▶ _What is needed_
Please copy, exactly as written, the span from the first line below to the line that contains "GARDENING AND HORTICULTURE", including both, and skip the pictures.

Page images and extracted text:
• • •

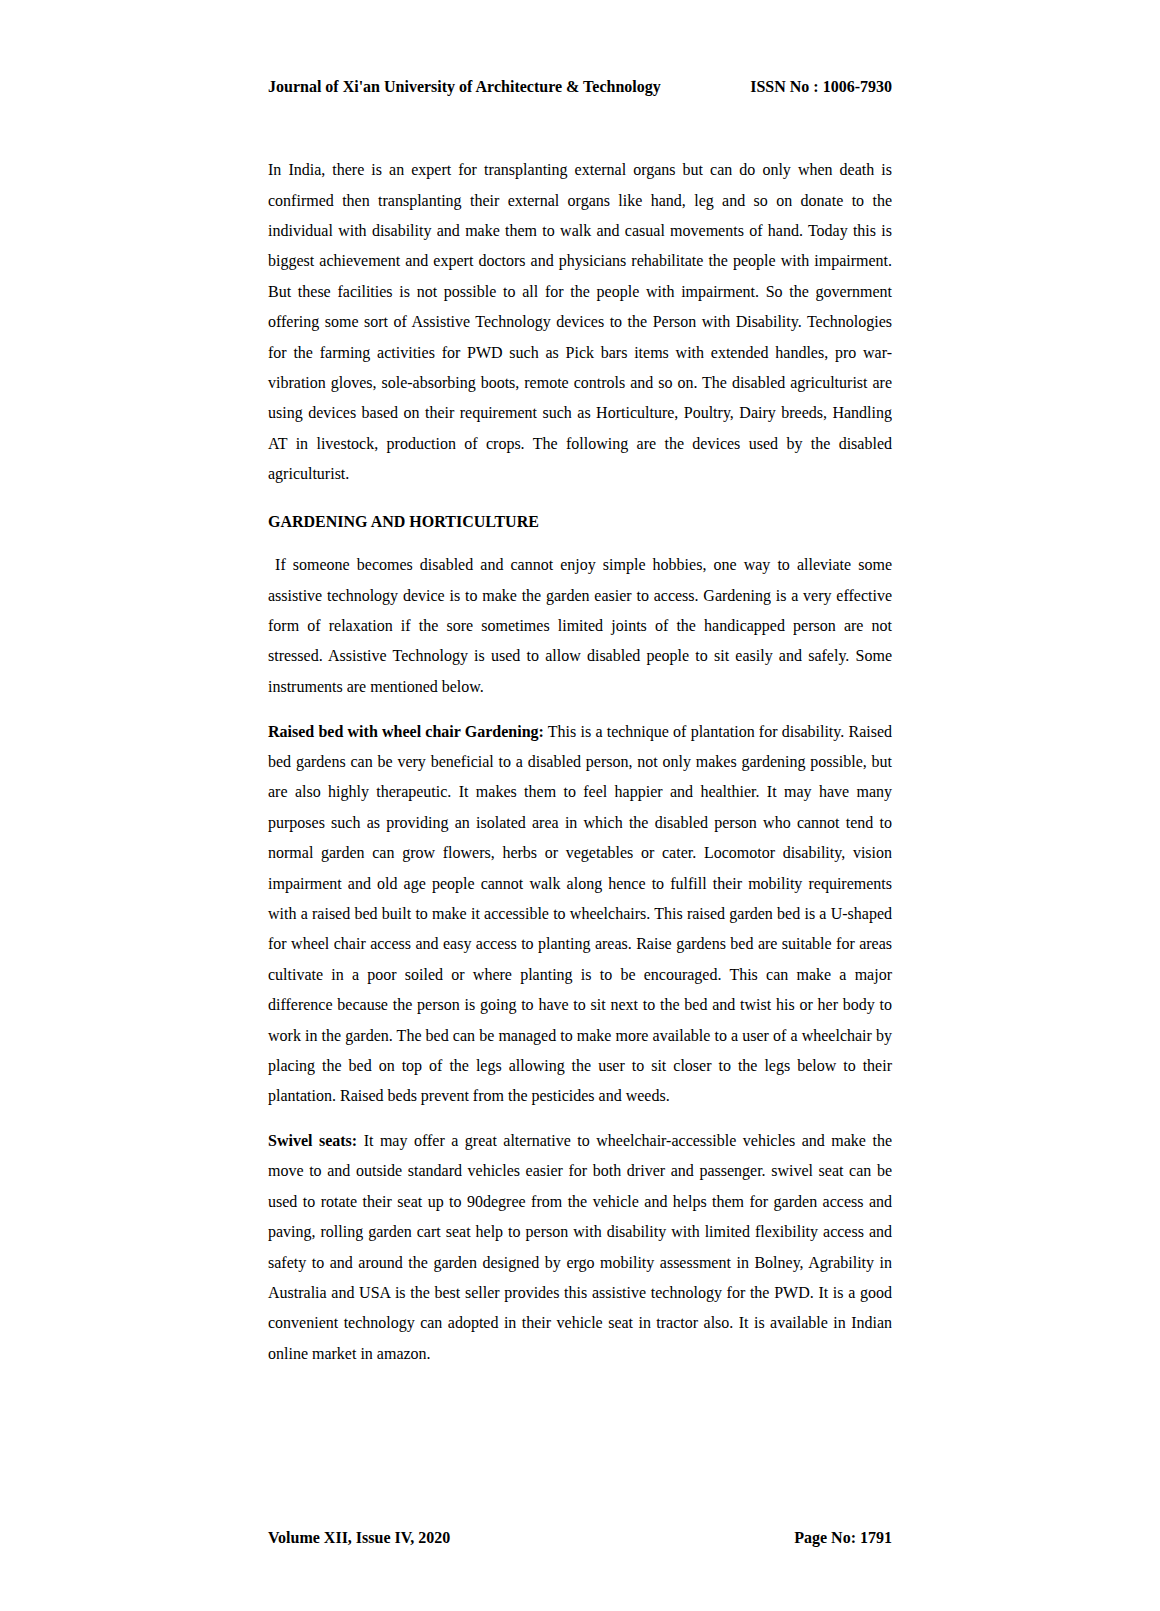Journal of Xi'an University of Architecture & Technology ISSN No : 1006-7930
In India, there is an expert for transplanting external organs but can do only when death is confirmed then transplanting their external organs like hand, leg and so on donate to the individual with disability and make them to walk and casual movements of hand. Today this is biggest achievement and expert doctors and physicians rehabilitate the people with impairment. But these facilities is not possible to all for the people with impairment. So the government offering some sort of Assistive Technology devices to the Person with Disability. Technologies for the farming activities for PWD such as Pick bars items with extended handles, pro war-vibration gloves, sole-absorbing boots, remote controls and so on. The disabled agriculturist are using devices based on their requirement such as Horticulture, Poultry, Dairy breeds, Handling AT in livestock, production of crops. The following are the devices used by the disabled agriculturist.
GARDENING AND HORTICULTURE
If someone becomes disabled and cannot enjoy simple hobbies, one way to alleviate some assistive technology device is to make the garden easier to access. Gardening is a very effective form of relaxation if the sore sometimes limited joints of the handicapped person are not stressed. Assistive Technology is used to allow disabled people to sit easily and safely. Some instruments are mentioned below.
Raised bed with wheel chair Gardening: This is a technique of plantation for disability. Raised bed gardens can be very beneficial to a disabled person, not only makes gardening possible, but are also highly therapeutic. It makes them to feel happier and healthier. It may have many purposes such as providing an isolated area in which the disabled person who cannot tend to normal garden can grow flowers, herbs or vegetables or cater. Locomotor disability, vision impairment and old age people cannot walk along hence to fulfill their mobility requirements with a raised bed built to make it accessible to wheelchairs. This raised garden bed is a U-shaped for wheel chair access and easy access to planting areas. Raise gardens bed are suitable for areas cultivate in a poor soiled or where planting is to be encouraged. This can make a major difference because the person is going to have to sit next to the bed and twist his or her body to work in the garden. The bed can be managed to make more available to a user of a wheelchair by placing the bed on top of the legs allowing the user to sit closer to the legs below to their plantation. Raised beds prevent from the pesticides and weeds.
Swivel seats: It may offer a great alternative to wheelchair-accessible vehicles and make the move to and outside standard vehicles easier for both driver and passenger. swivel seat can be used to rotate their seat up to 90degree from the vehicle and helps them for garden access and paving, rolling garden cart seat help to person with disability with limited flexibility access and safety to and around the garden designed by ergo mobility assessment in Bolney, Agrability in Australia and USA is the best seller provides this assistive technology for the PWD. It is a good convenient technology can adopted in their vehicle seat in tractor also. It is available in Indian online market in amazon.
Volume XII, Issue IV, 2020 Page No: 1791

• • •

▶ _Solution below_
Journal of Xi'an University of Architecture & Technology ISSN No : 1006-7930
In India, there is an expert for transplanting external organs but can do only when death is confirmed then transplanting their external organs like hand, leg and so on donate to the individual with disability and make them to walk and casual movements of hand. Today this is biggest achievement and expert doctors and physicians rehabilitate the people with impairment. But these facilities is not possible to all for the people with impairment. So the government offering some sort of Assistive Technology devices to the Person with Disability. Technologies for the farming activities for PWD such as Pick bars items with extended handles, pro war-vibration gloves, sole-absorbing boots, remote controls and so on. The disabled agriculturist are using devices based on their requirement such as Horticulture, Poultry, Dairy breeds, Handling AT in livestock, production of crops. The following are the devices used by the disabled agriculturist.
GARDENING AND HORTICULTURE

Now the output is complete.